Jest gorąco. Świeci słońce. Prawie każdy zbiornik wodny wygląda zachęcająco, nie tylko do schłodzenia, ale i do zabawy. Ciepła, przejrzysta woda w basenie i mnóstwo wygrzewających się wokół niego opalonych ciał. I jak tu nie ulec pokusie?
Seks na świeżym powietrzu zawsze jest ekscytujący. Jeśli jeszcze do tego dołączymy wodę, to wydaje się, że takiej okazji nie wolno przepuścić. I słusznie – z jednej strony. Z drugiej natomiast, trzeba sobie zdawać sprawę, że:
1. Woda w basenie tylko wydaje się czysta
W basenach jest chlor, ale jest tam też dużo bakterii. Jednym z najczęstszych powodów problemów zdrowotnych związanych z korzystaniem z publicznych basenów jest niewłaściwy poziom pH, co może sprawić, że trudniej się je dezynfekuje.To samo dotyczy wanien z hydromasażem. W zbiornikach naturalnych nie jest dużo lepiej, najbrudniejsze są zazwyczaj jeziora oraz morza. Ale w związku z tym, że seks w wodzie jest niesamowity, często ignorujemy zagrożenia. A może jakiś prywatny basen?
2. Woda zmywa naturalne nawilżanie
Może się to wydawać sprzeczne z logiką, ale seks w wodzie może być trudniejszy niż w łóżku. Woda nie ma takich samych właściwości jak naturalny śluz. Brak odpowiedniego smarowania może powodować mikro otarcia, które stają się bolesne po zetknięciu z chlorem lub słoną wodą. Podrażnienia te mogą również prowadzić do bakteryjnego zakażenia narządów płciowych, lub drożdżycy.
3. Lubrykanty mogą być pomocne
Prezerwatywy w wodzie spełniają swoją funkcję raczej dobrze, ale nieodpowiedni poziom pH wody oraz zmycie warstwy smarującej możgą spowodować ich osłabienie i pęknięcie. Warto zatem mieć pod ręką lubrykant silikonowy. Lubrykanty na bazie oleju mogą niszczyć prezerwatywy, a wodne rozpuszczają się w wodzie i nie uzyskujemy pożądanego efektu.
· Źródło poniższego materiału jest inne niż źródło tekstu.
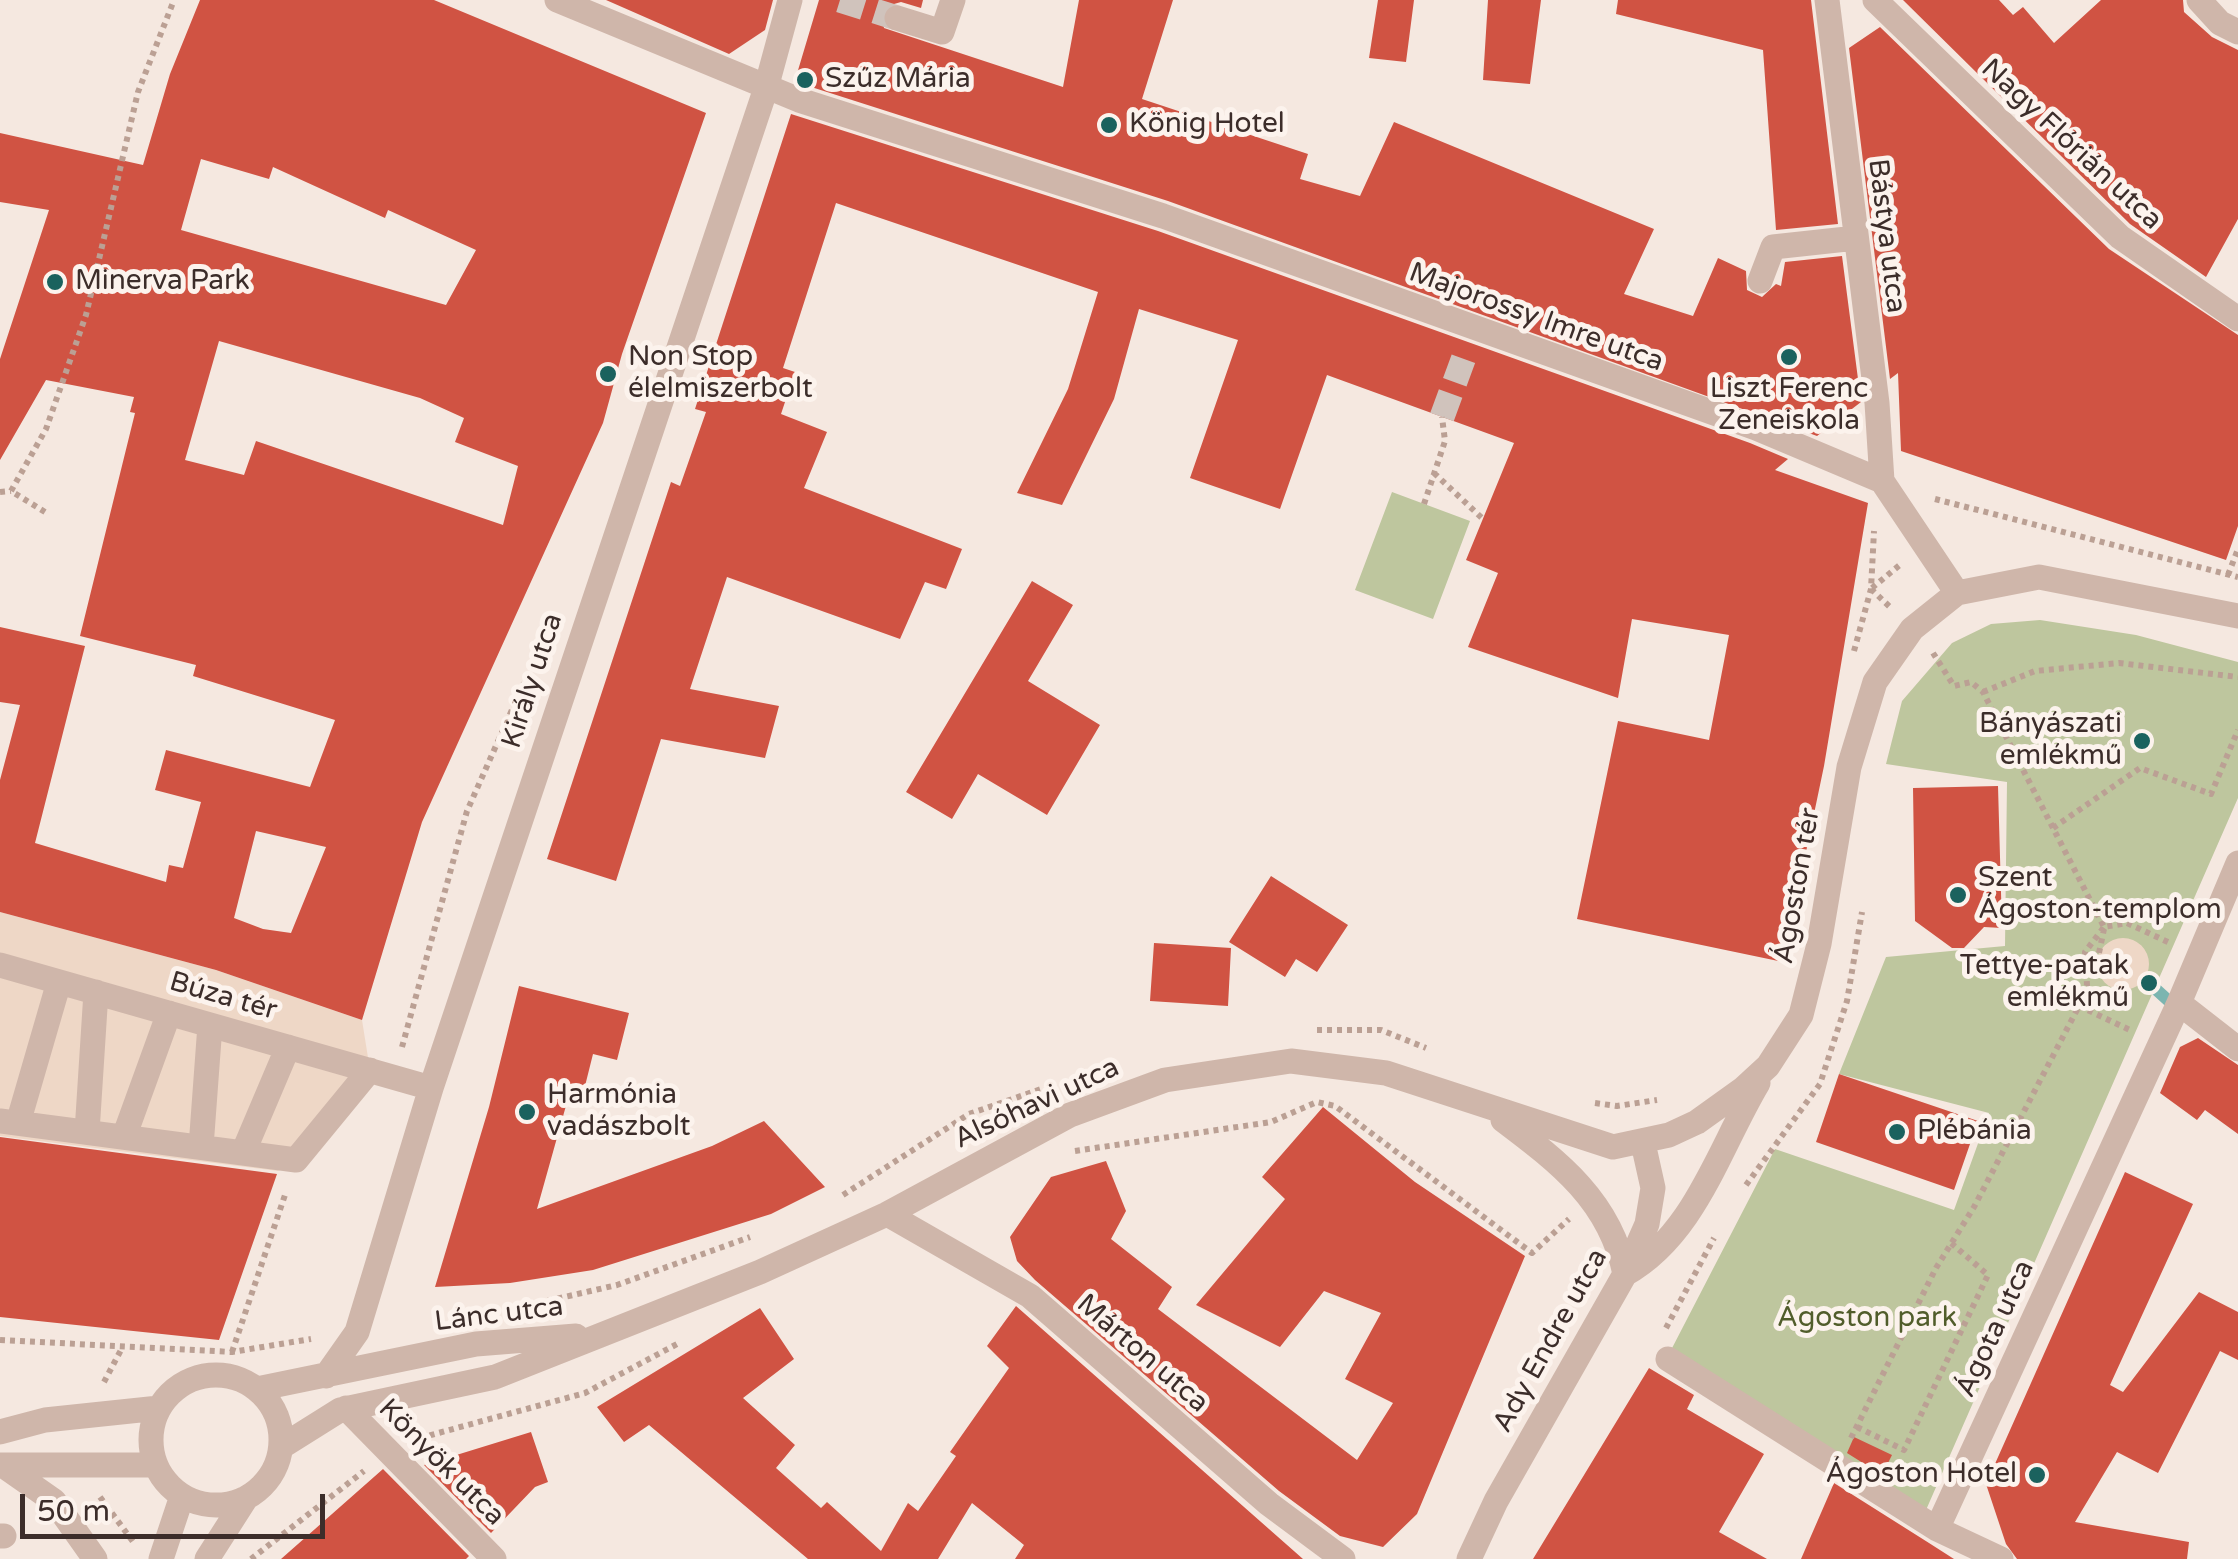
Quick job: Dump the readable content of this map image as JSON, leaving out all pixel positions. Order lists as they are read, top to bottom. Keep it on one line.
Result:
{"streets":{"street":["Nagy Flórián utca","Bástya utca","Majorossy Imre utca","Király utca","Ágoston tér","Búza tér","Alsóhavi utca","Lánc utca","Ágota utca","Ady Endre utca","Márton utca","Könyök utca"]},"crossings":[["Bástya utca","Majorossy Imre utca"],["Majorossy Imre utca","Király utca"],["Király utca","Búza tér"],["Király utca","Lánc utca"],["Ágoston tér","Alsóhavi utca"],["Ágoston tér","Ady Endre utca"],["Alsóhavi utca","Lánc utca"],["Alsóhavi utca","Ady Endre utca"],["Alsóhavi utca","Márton utca"],["Lánc utca","Könyök utca"]],"parks":["Ágoston park"],"places":["Szűz Mária","König Hotel","Minerva Park","Liszt Ferenc Zeneiskola","Non Stop élelmiszerbolt","Bányászati emlékmű","Szent Ágoston-templom","Tettye-patak emlékmű","Harmónia vadászbolt","Plébánia","Ágoston Hotel"],"scale_bar":"50 m"}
4. W wodzie też można zajść w ciążę
Jeśli nie stosujecie zabezpieczeń to w wodzie tak samo, jak w każdym innym przypadku, może dojąć do zapłodnienia. Pamiętajcie, że nasienie może wypływać z penisa nie tylko w czasie kulminacji, ale również w trakcie trwania stosunku.
5. Przypadkowe zapłodnienie w wodzie – prawda czy mit?
Każdy słyszał opowieści o zajściu w ciążę po kąpieli w basenie lub wannie z hydromasażem, gdy wcześnie w wodzie znalazło się nasienie. Taka tam niespodzianka. Należy to jednak przenieść do sfery mitów. Jeśli nie ma bezpośredniego kontaktu fizycznego to sperma pływająca w wodzie nie stanowi zagrożenia – w zasadzie. Nasienie musi się bowiem znajdować bardzo blisko i trafić bezpośrednio do pochwy, co jak wiemy, wymaga wykonania pewnych czynności.
Ponadto, plemniki to bardzo wybredne stwory, które potrzebują odpowiedniej temperatury – 36,6 stopnia. Dlatego mogą żyć nawet do pięciu dni w ciele kobiety. W przeciwnym wypadku, giną dość szybko na otwartej przestrzeni, czy to w chłodniejszych temperaturach basenu, czy cieplejszej wannie z hydromasażem. A nawet jeśli jesteś w wodzie o idealnej temperaturze ludzkiego ciała, to nadal wytrysk musiałby odbyć się do wnętrza pochwy, aby potencjalnie zajść w ciążę.
6. Basen i choroby weneryczne
Chlor i inne środki dezynfekujące mogą zabić niektóre bakterie, ale nie chronią przed chorobami przenoszonymi drogą płciową. Bez wystarczającej warstwy ochronnej - smarującej, mogą powstać mikro otarcia i teoretycznie zwiększyć prawdopodobieństwo zarażenia chorobą przenoszoną drogą płciową. Ale nie panikujmy. Tak jak wszędzie indziej, zachowanie bezpieczeństwa nie jest niczym trudnym, a poza komfortem psychicznym, pozwala na czerpanie radości z seksu również w basenie.